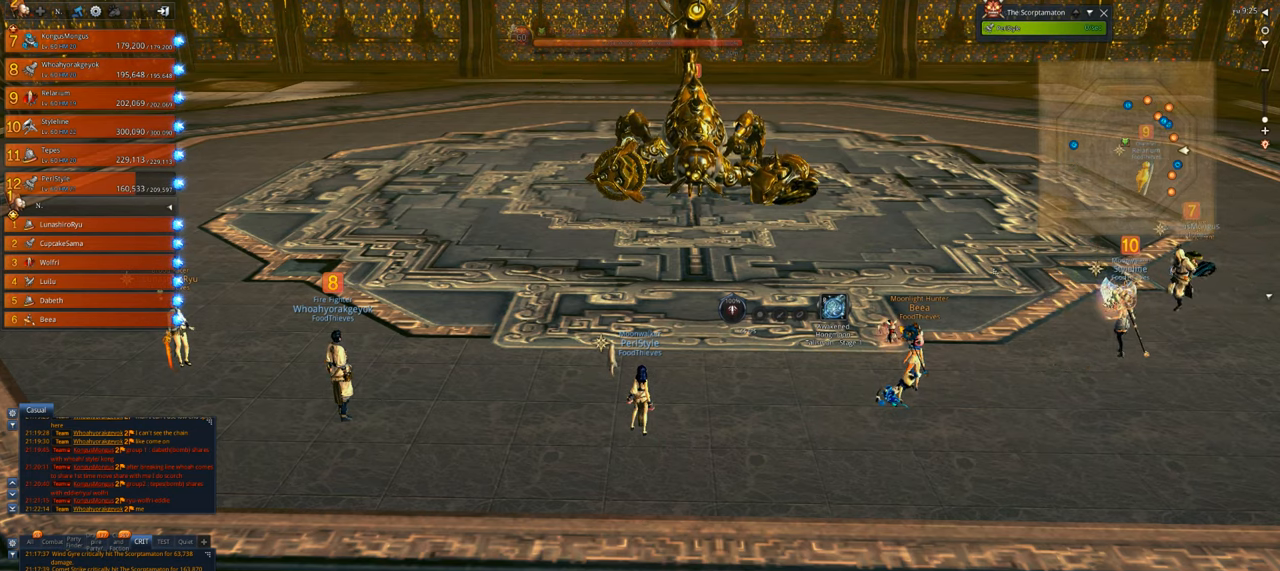
Gameplay with keyboard and mouse; each line is a JSON object with the keys and mouse buttons held at the frame after it. "events" lists presses ("down") and releases ("up") of "1", "2", "3", "4", "5", "a", "alt", "c", "caps_lock", "ctrl", "d", "e", "f", "g", "q", "r", "s", "shift", "space", "t", "tab", "v", "w", "x", "z", "mouse_left", "mouse_wheel" and "mouse_right" between this image and that frame as [ms after this image, input, new state], when the widget could be followed in between. "mouse_left", "mouse_wheel", "mouse_right" = the "left", "wheel", "right" buttons of the "mouse" list. No other keys are recorded. "wheel" means that the mouse wheel is clicked or scrolled. Not read: mouse_move.
{"keys": [], "mouse": [], "events": [[200, "mouse_left", "down"], [233, "mouse_left", "up"]]}
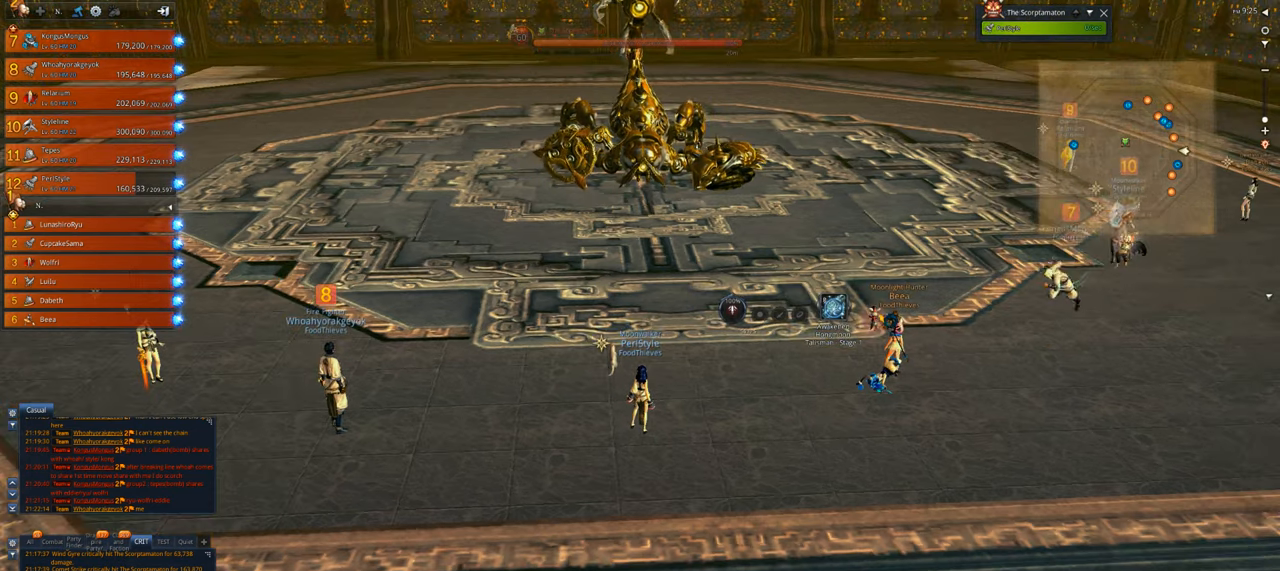
{"keys": ["d", "shift", "w"], "mouse": [], "events": [[66, "d", "down"], [300, "w", "down"], [400, "shift", "down"]]}
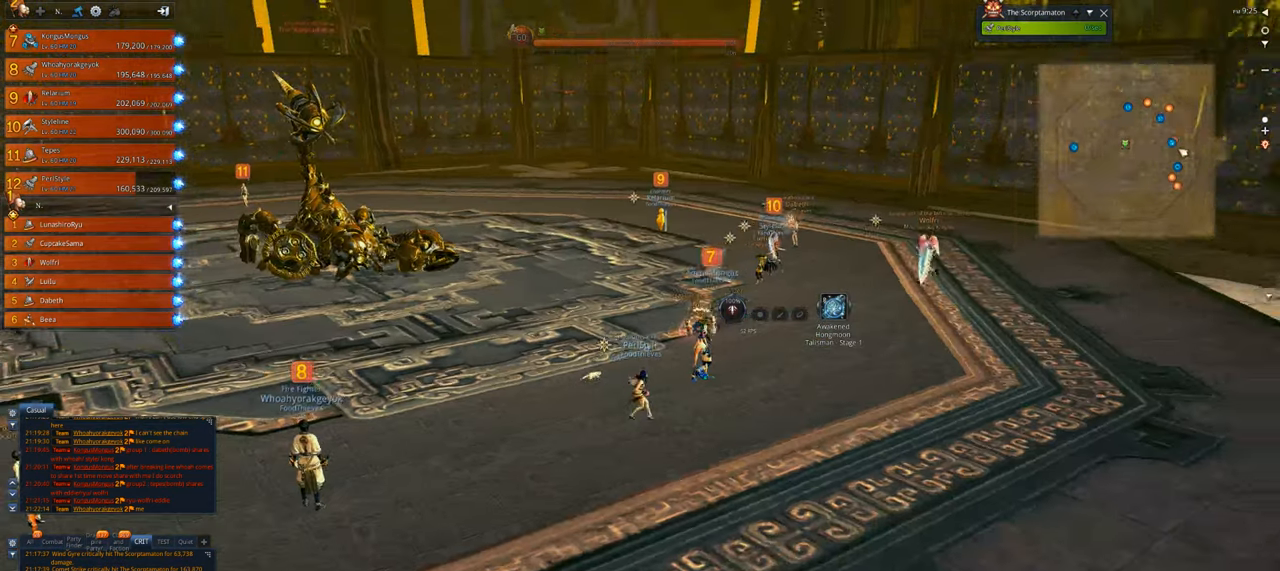
{"keys": ["d", "w"], "mouse": [], "events": [[33, "shift", "up"], [200, "mouse_wheel", "down"], [333, "mouse_wheel", "up"]]}
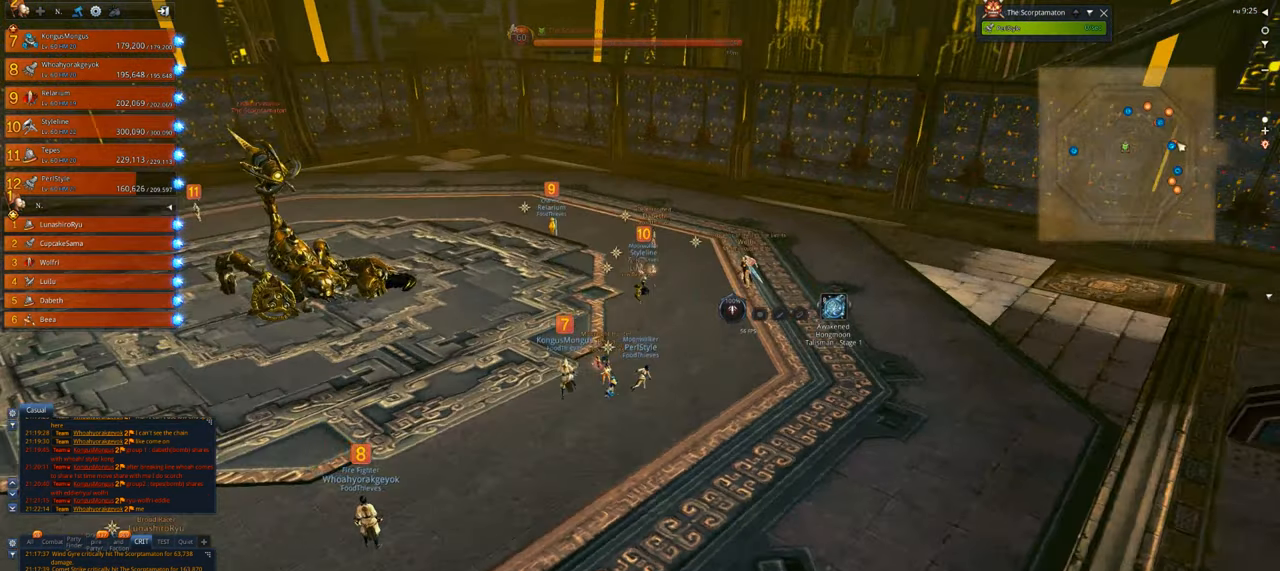
{"keys": ["d", "w"], "mouse": [], "events": []}
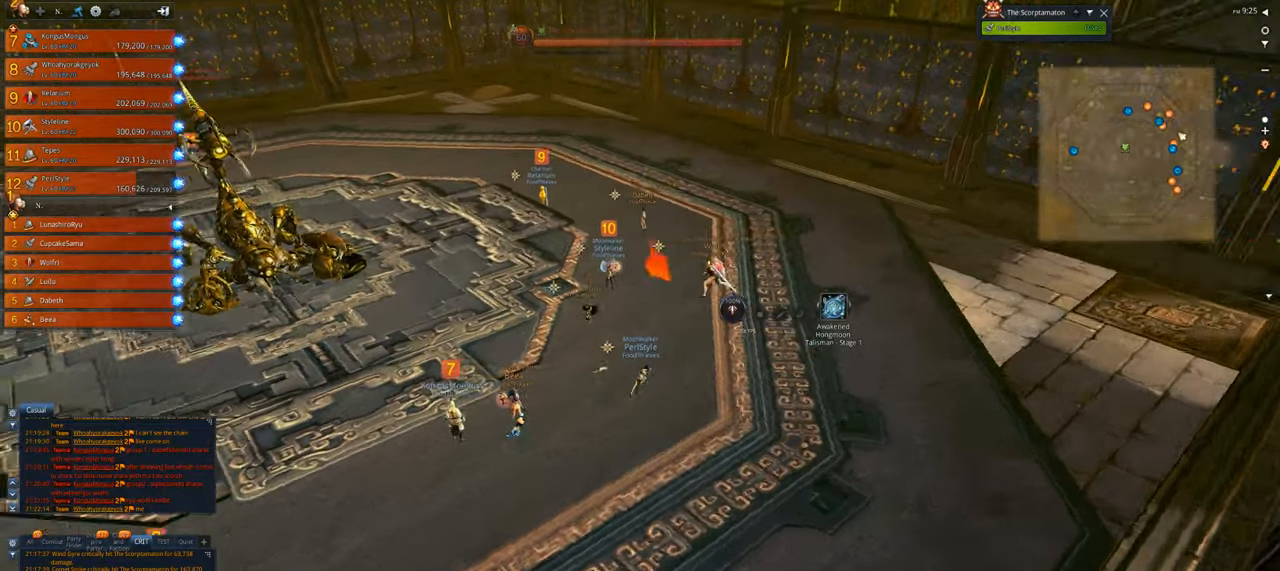
{"keys": [], "mouse": [], "events": [[400, "d", "up"], [400, "w", "up"]]}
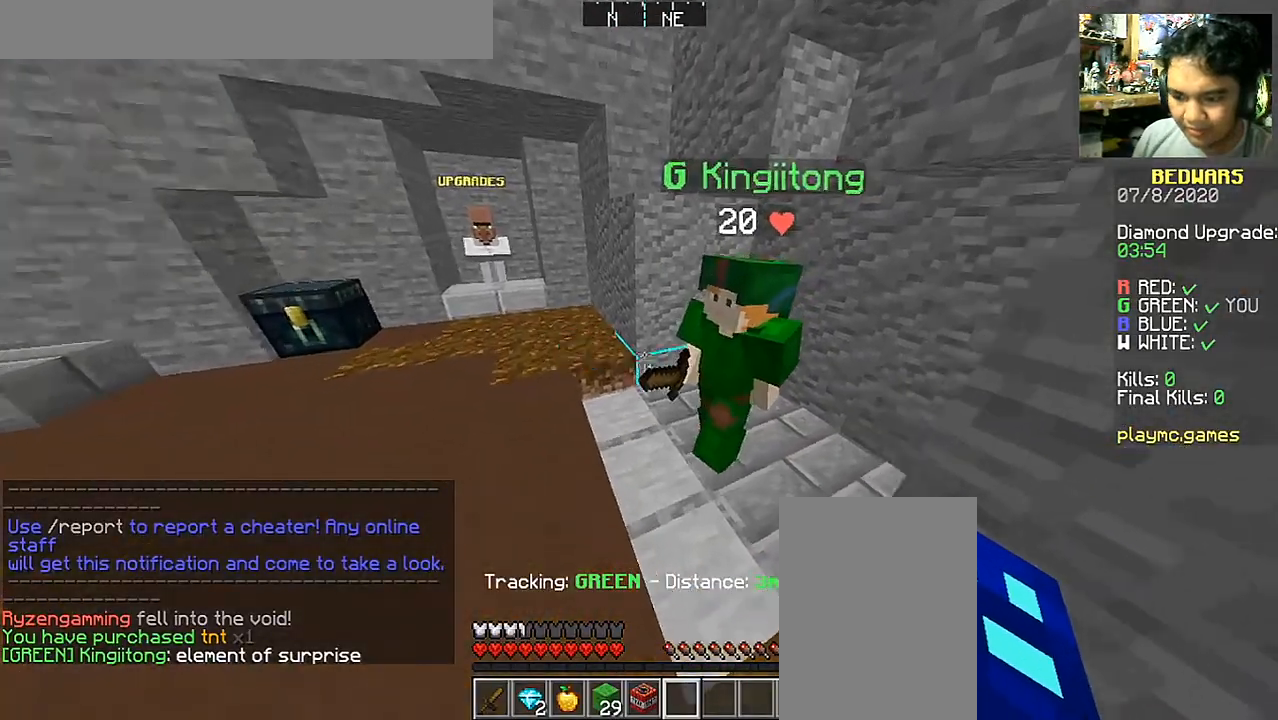
Gameplay with keyboard and mouse; each line is a JSON object with the keys and mouse buttons held at the frame after it. "events" lists presses ("down") and releases ("up") of "a", "d", "s", "space", "w", "mouse_left" and "mouse_right" between this image and that frame as [ms after this image, input, new state], when the widget could be followed in between. "mouse_left", "mouse_right" = the "left", "right" buttons of the "mouse" list. No other keys are recorded. Fast repeated clicks can show as one long hold. Mouse movement is not recorded.
{"keys": [], "mouse": [], "events": [[183, "a", "down"], [333, "a", "up"], [433, "w", "up"]]}
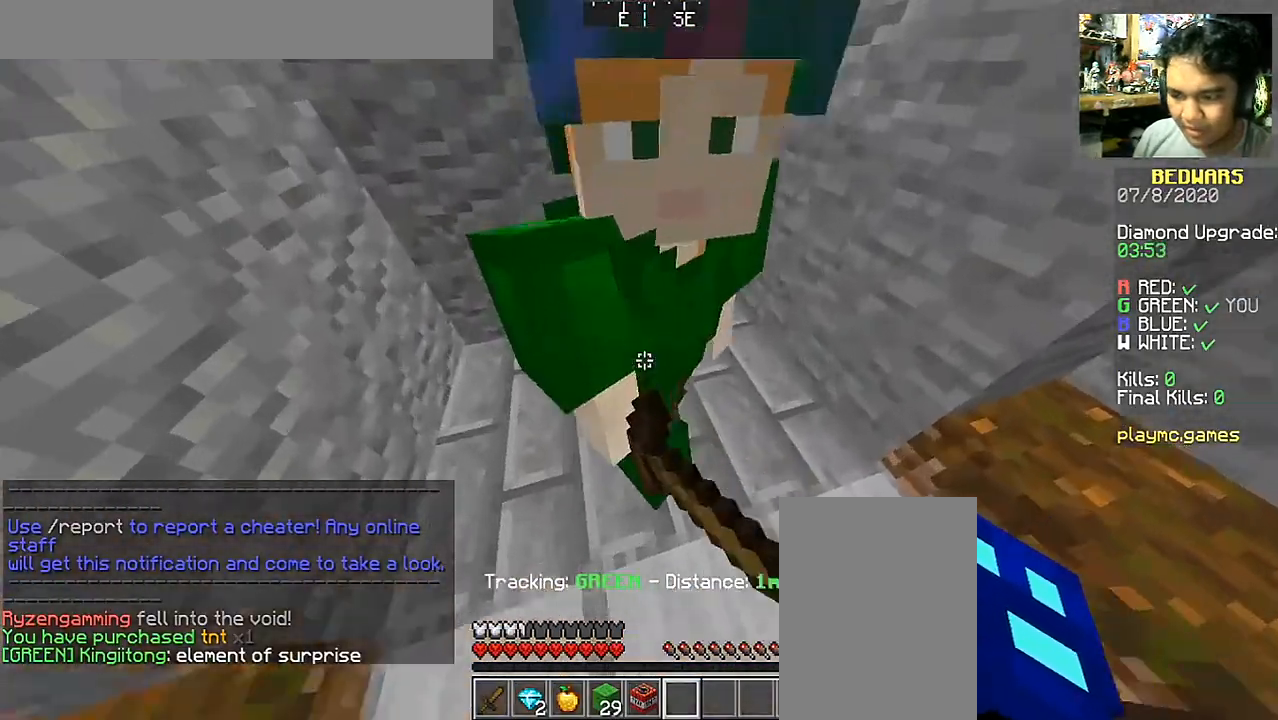
{"keys": [], "mouse": [], "events": [[233, "a", "down"], [283, "w", "down"], [433, "a", "up"], [433, "w", "up"]]}
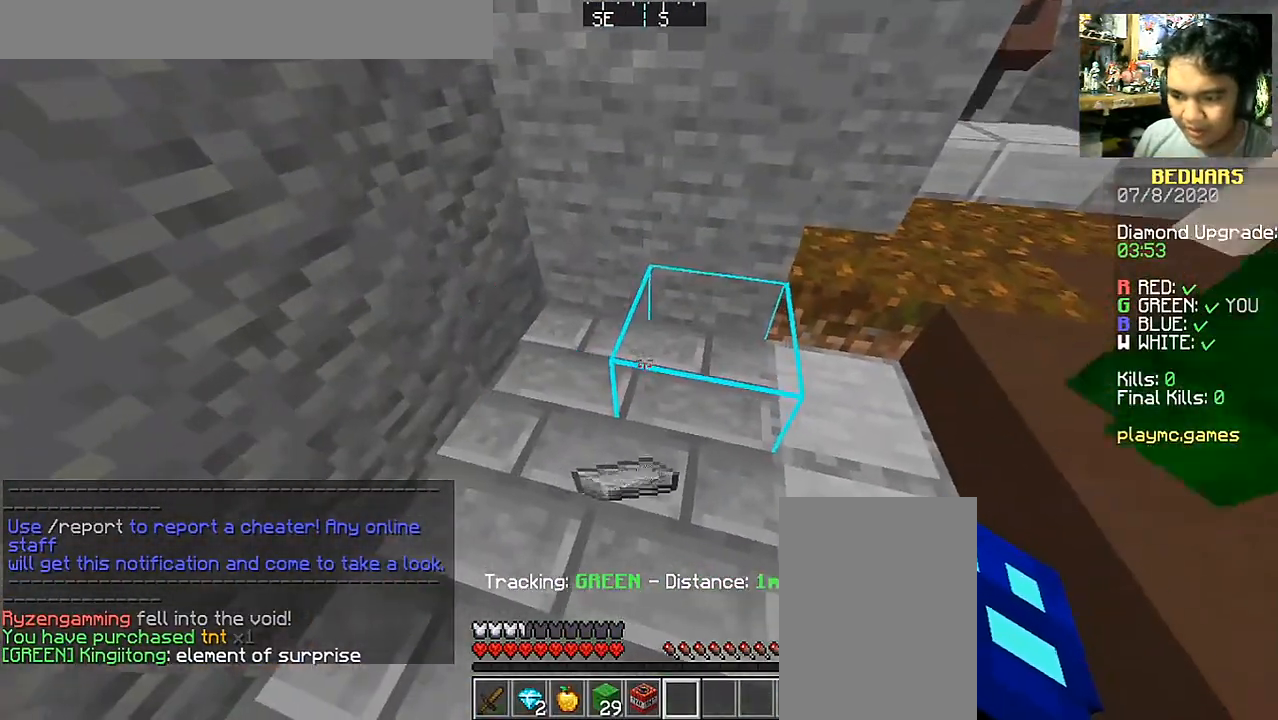
{"keys": ["w"], "mouse": [], "events": [[183, "w", "down"]]}
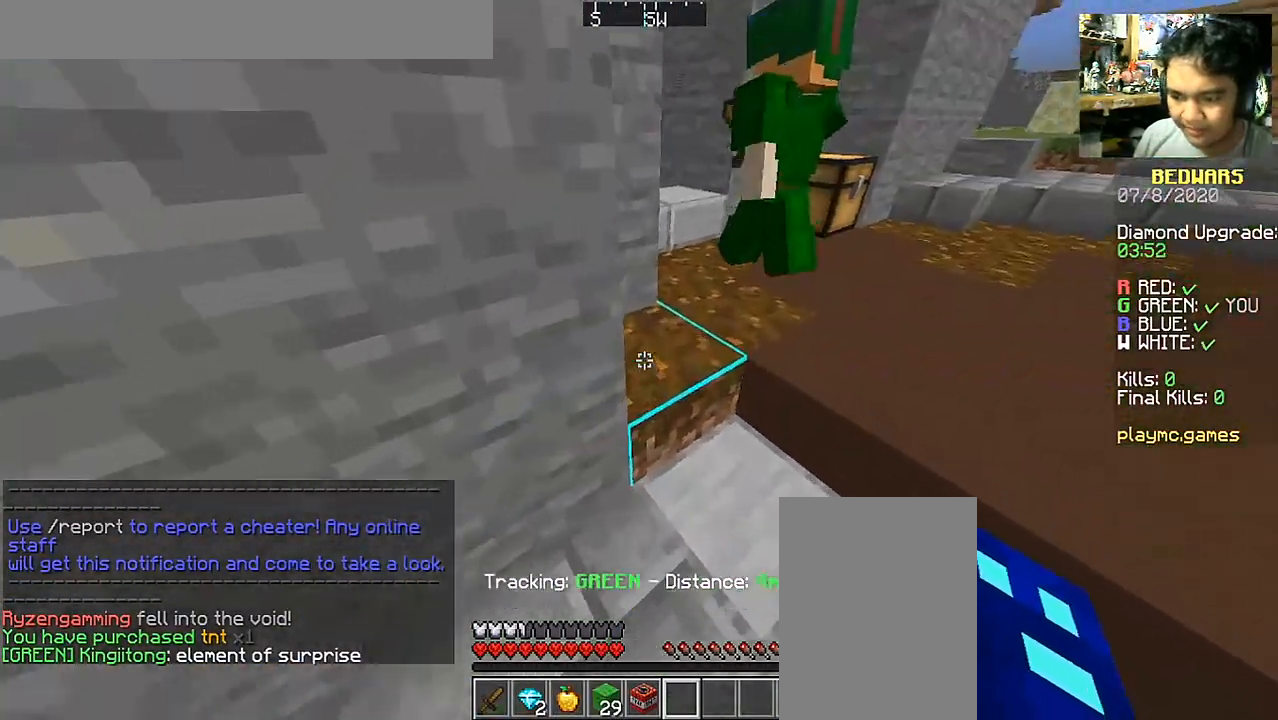
{"keys": [], "mouse": []}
#####
*What the task asks*: Restate each record from above word for word, excluding any picture it holds.

*Result for this task*:
Gameplay with keyboard and mouse; each line is a JSON object with the keys and mouse buttons held at the frame after it. "events" lists presses ("down") and releases ("up") of "1", "2", "3", "4", "5", "a", "alt", "c", "caps_lock", "ctrl", "d", "e", "f", "g", "q", "r", "s", "shift", "space", "t", "tab", "v", "w", "x", "z", "mouse_left", "mouse_wheel" and "mouse_right" between this image and that frame as [ms after this image, input, new state], when the widget could be followed in between. "mouse_left", "mouse_wheel", "mouse_right" = the "left", "wheel", "right" buttons of the "mouse" list. No other keys are recorded. "wheel" means that the mouse wheel is clicked or scrolled. Not read: mouse_move.
{"keys": [], "mouse": [], "events": [[200, "mouse_left", "down"], [233, "mouse_left", "up"]]}
{"keys": ["d", "shift", "w"], "mouse": [], "events": [[66, "d", "down"], [300, "w", "down"], [400, "shift", "down"]]}
{"keys": ["d", "w"], "mouse": [], "events": [[33, "shift", "up"], [200, "mouse_wheel", "down"], [333, "mouse_wheel", "up"]]}
{"keys": ["d", "w"], "mouse": [], "events": []}
{"keys": [], "mouse": [], "events": [[400, "d", "up"], [400, "w", "up"]]}
Gameplay with keyboard and mouse; each line is a JSON object with the keys and mouse buttons held at the frame after it. "events" lists presses ("down") and releases ("up") of "a", "d", "s", "space", "w", "mouse_left" and "mouse_right" between this image and that frame as [ms after this image, input, new state], when the widget could be followed in between. "mouse_left", "mouse_right" = the "left", "right" buttons of the "mouse" list. No other keys are recorded. Fast repeated clicks can show as one long hold. Mouse movement is not recorded.
{"keys": [], "mouse": [], "events": [[183, "a", "down"], [333, "a", "up"], [433, "w", "up"]]}
{"keys": [], "mouse": [], "events": [[233, "a", "down"], [283, "w", "down"], [433, "a", "up"], [433, "w", "up"]]}
{"keys": ["w"], "mouse": [], "events": [[183, "w", "down"]]}
{"keys": [], "mouse": []}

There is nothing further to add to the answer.